JMC  : ici, nous avons un projet en cours d’examen avec l’université de Sydney pour enseigner le code créatif aux biologistes. Ils ont de gros besoins en visualisation de données statistiques et ils utilisent en général des outils dédiés très classiques, comme Excel ou le langage R [logiciel libre de traitement des données et d’analyse statistiques de référence, ndlr]. Mais l’outil a une énorme influence sur ce que l’on fait et la façon dont on perçoit les choses. Nous voulons leur apprendre à fabriquer leurs propres outils. Tout le monde devrait apprendre le code créatif : les ingénieurs, les biologistes, les chimistes…!

IN : dans le futur, quelle technologie vous ferait vraiment rêver ?

JMC : pour certains projets, nous avons eu ici des interfaces avec le cerveau. Pendant longtemps, la conception des ordinateurs s’est faite sans consi- dérer le corps humain. On accordait peu d’importance au fait que nous sommes incarnés dans un corps.

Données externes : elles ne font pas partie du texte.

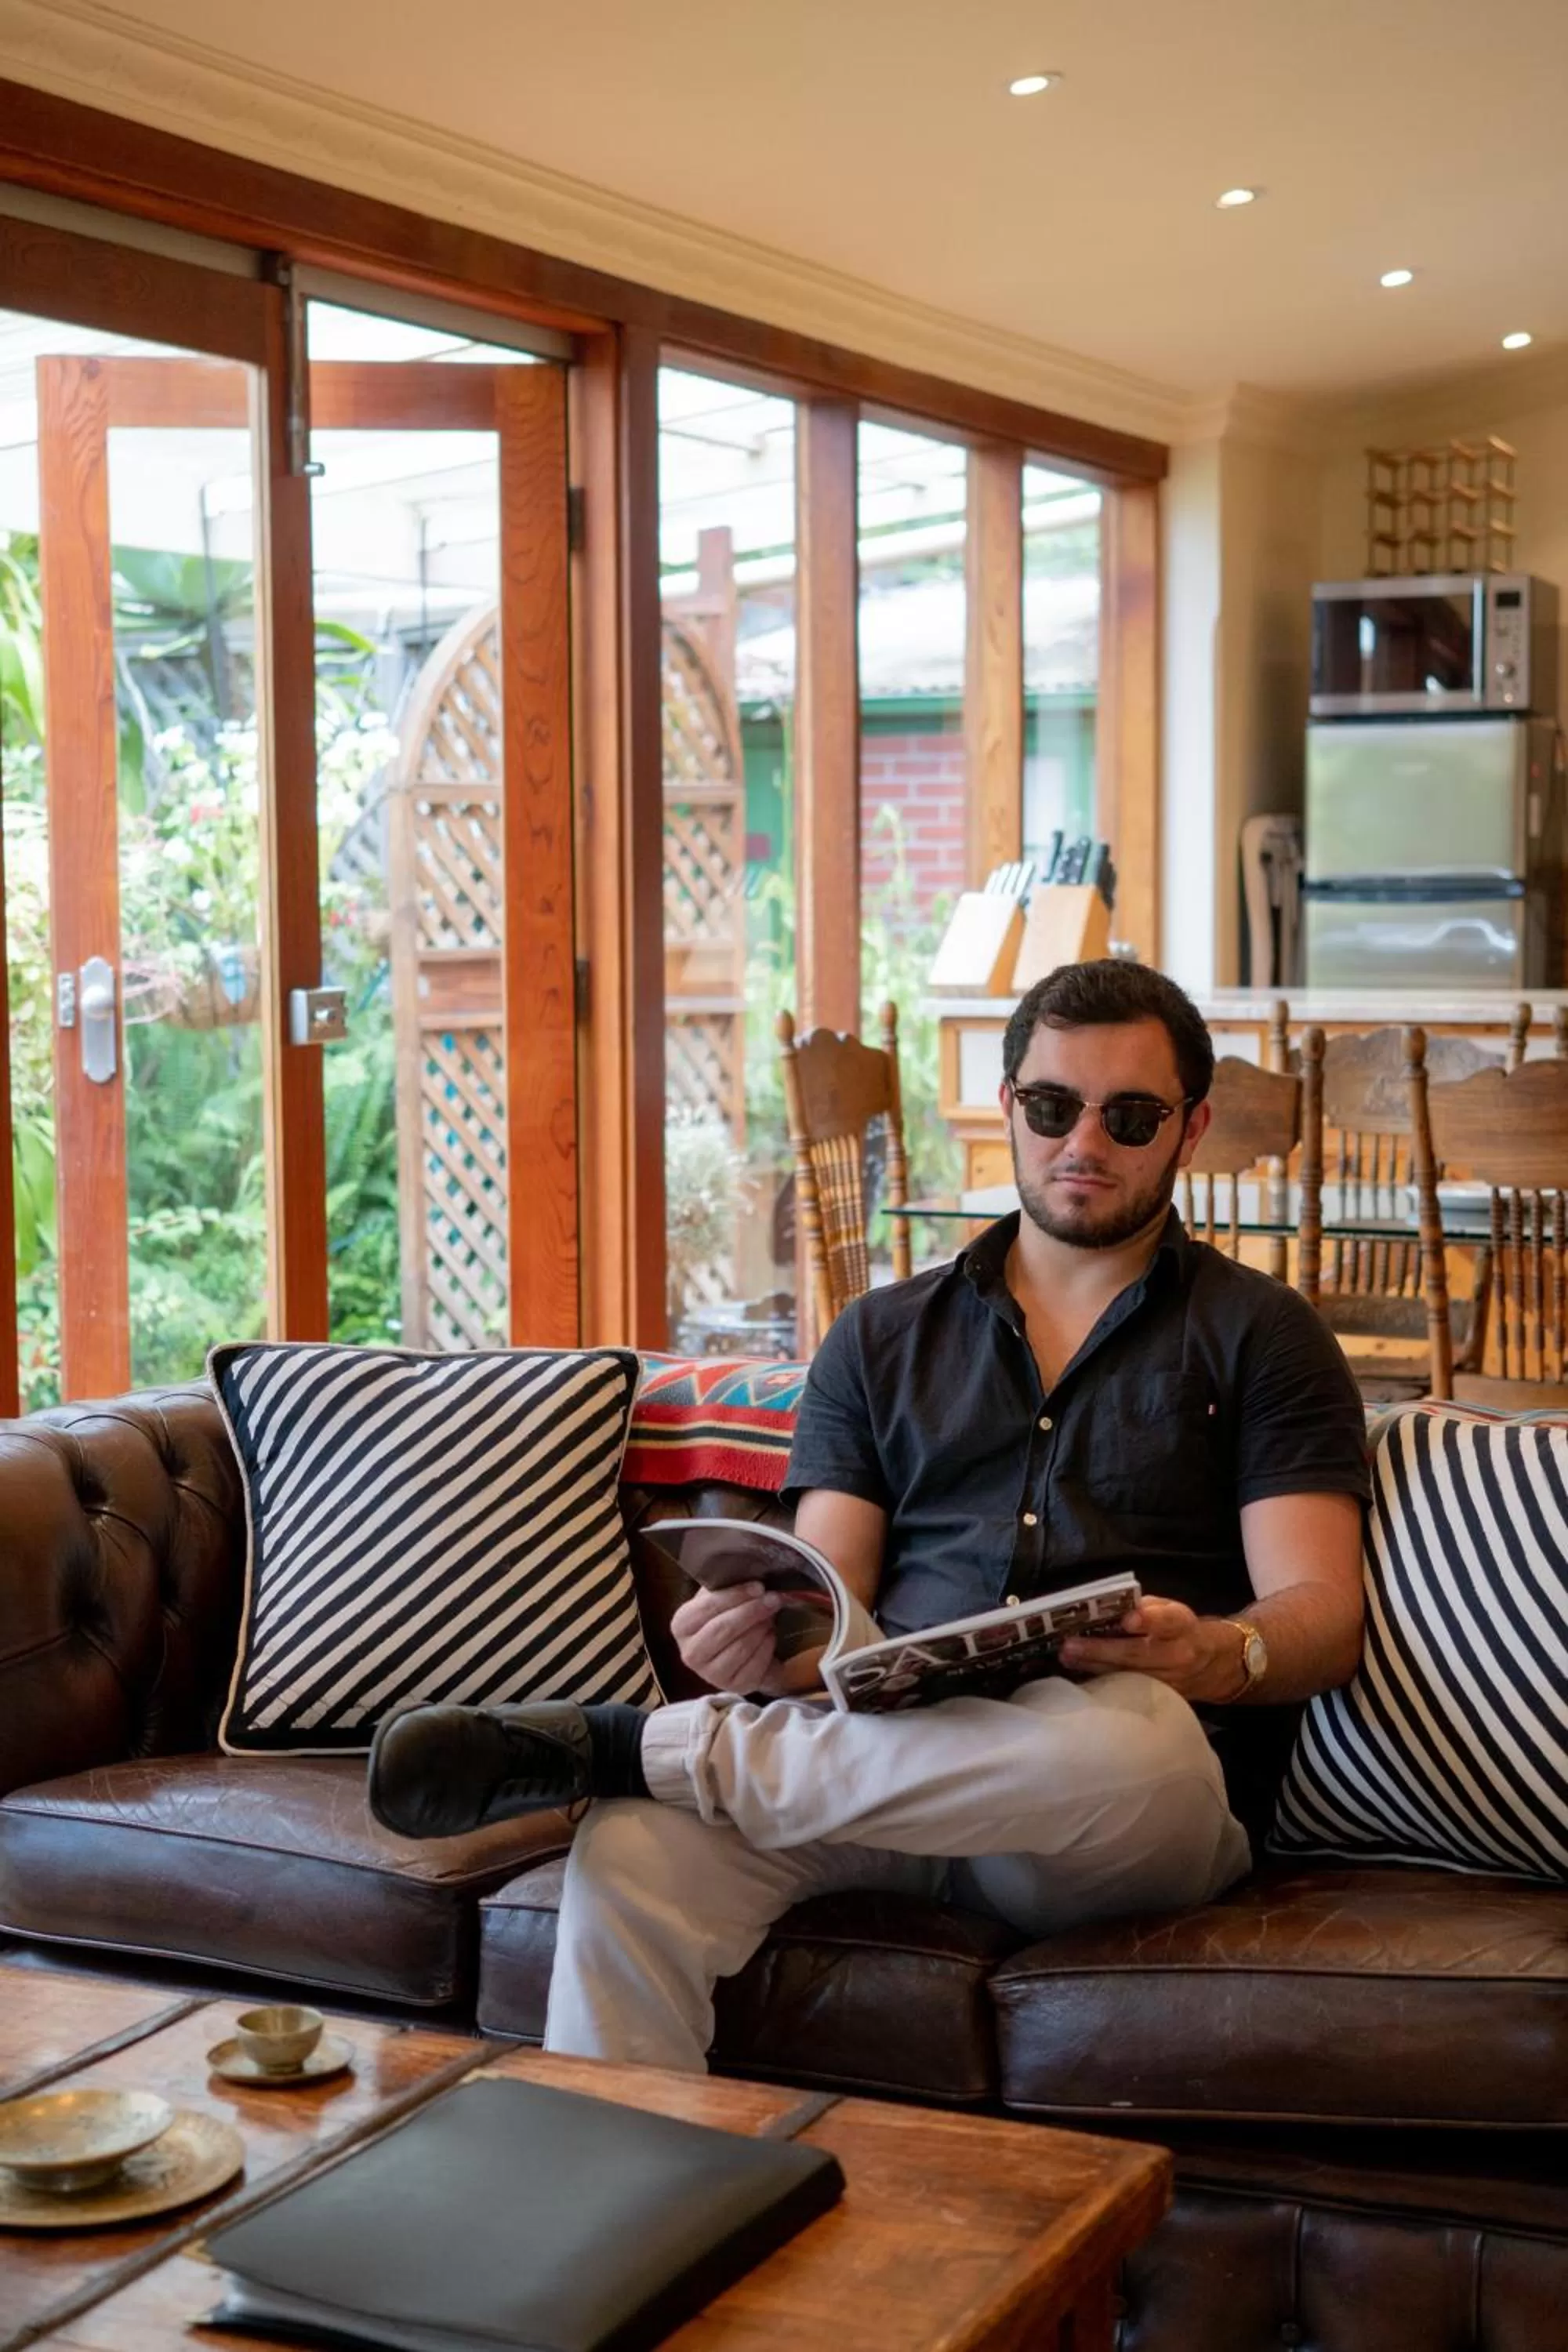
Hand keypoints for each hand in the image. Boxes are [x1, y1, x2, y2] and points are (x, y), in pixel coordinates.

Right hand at [669, 1582, 815, 1697]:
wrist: (740, 1653)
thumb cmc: (728, 1618)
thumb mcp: (721, 1599)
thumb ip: (726, 1585)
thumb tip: (748, 1569)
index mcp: (682, 1625)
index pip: (706, 1608)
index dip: (734, 1595)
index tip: (758, 1586)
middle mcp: (690, 1653)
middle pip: (723, 1629)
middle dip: (752, 1611)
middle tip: (773, 1598)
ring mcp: (711, 1674)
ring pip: (741, 1647)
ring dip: (761, 1629)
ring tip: (769, 1617)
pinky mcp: (734, 1687)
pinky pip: (755, 1664)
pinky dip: (767, 1647)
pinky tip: (770, 1636)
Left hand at [1058, 1598, 1243, 1703]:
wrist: (1210, 1665)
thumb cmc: (1179, 1629)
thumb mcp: (1171, 1609)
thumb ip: (1146, 1607)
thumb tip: (1113, 1607)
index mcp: (1182, 1625)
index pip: (1168, 1621)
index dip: (1149, 1620)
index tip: (1128, 1620)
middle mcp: (1178, 1655)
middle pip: (1138, 1654)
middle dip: (1101, 1650)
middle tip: (1069, 1646)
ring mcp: (1168, 1682)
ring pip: (1128, 1676)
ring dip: (1094, 1668)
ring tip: (1067, 1658)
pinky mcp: (1158, 1699)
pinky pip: (1127, 1690)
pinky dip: (1102, 1682)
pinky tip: (1078, 1674)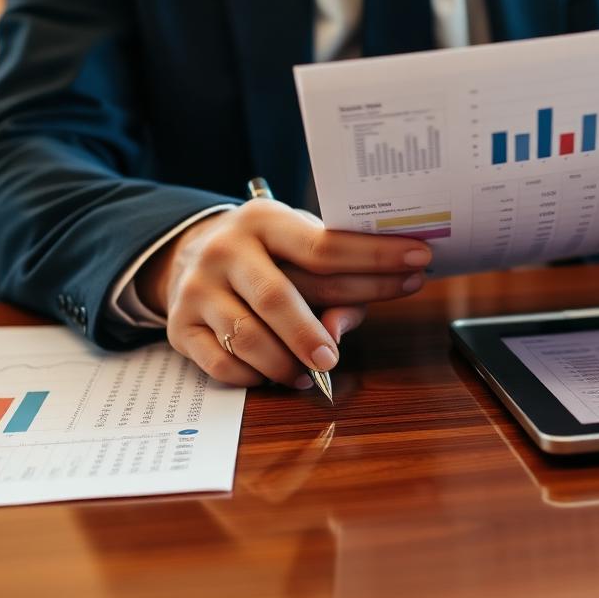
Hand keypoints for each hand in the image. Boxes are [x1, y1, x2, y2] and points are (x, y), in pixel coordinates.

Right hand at [137, 199, 431, 386]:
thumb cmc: (264, 257)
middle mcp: (227, 250)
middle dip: (314, 332)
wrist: (185, 256)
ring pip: (247, 337)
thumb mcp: (296, 251)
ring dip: (285, 362)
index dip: (375, 260)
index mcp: (265, 221)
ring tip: (312, 373)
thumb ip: (330, 285)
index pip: (325, 246)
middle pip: (279, 297)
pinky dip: (253, 377)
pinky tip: (274, 375)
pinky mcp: (180, 327)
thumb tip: (338, 331)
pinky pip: (221, 363)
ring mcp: (198, 288)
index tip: (418, 266)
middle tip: (336, 357)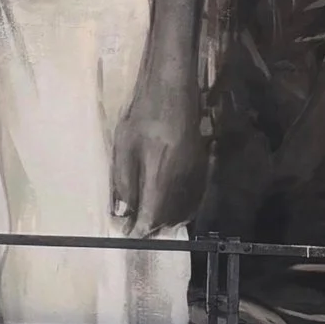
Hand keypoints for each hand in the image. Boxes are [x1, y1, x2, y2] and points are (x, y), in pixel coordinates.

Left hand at [110, 57, 206, 234]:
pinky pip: (192, 199)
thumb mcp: (124, 148)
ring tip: (147, 214)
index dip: (139, 230)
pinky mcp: (202, 168)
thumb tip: (122, 215)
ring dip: (166, 219)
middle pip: (170, 219)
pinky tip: (166, 203)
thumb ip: (124, 183)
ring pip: (183, 211)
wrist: (172, 91)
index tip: (127, 232)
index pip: (152, 217)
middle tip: (133, 223)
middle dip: (152, 226)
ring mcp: (196, 176)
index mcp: (161, 177)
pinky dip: (179, 208)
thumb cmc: (142, 117)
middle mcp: (183, 182)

Regardez le clavier ! Maintenant, on a les écrans tactiles. La question est maintenant de concevoir des machines qui fonctionnent avec nos corps. Regardez les travaux de l’artiste australien Stelarc sur l’obsolescence du corps humain. Il s’agit de se réapproprier la technologie. Alors que l’on voyait l’ordinateur comme un outil externe, le corps devient un outil d’interaction. C’est le même principe que la canne pour les aveugles : au début, quand on a une canne, on la voit comme un objet externe. Mais on peut l’utiliser pour tester une surface par exemple, ou pour sentir un mur. Elle devient une extension du corps. Je pense que l’on peut voir la technologie comme une extension du corps humain.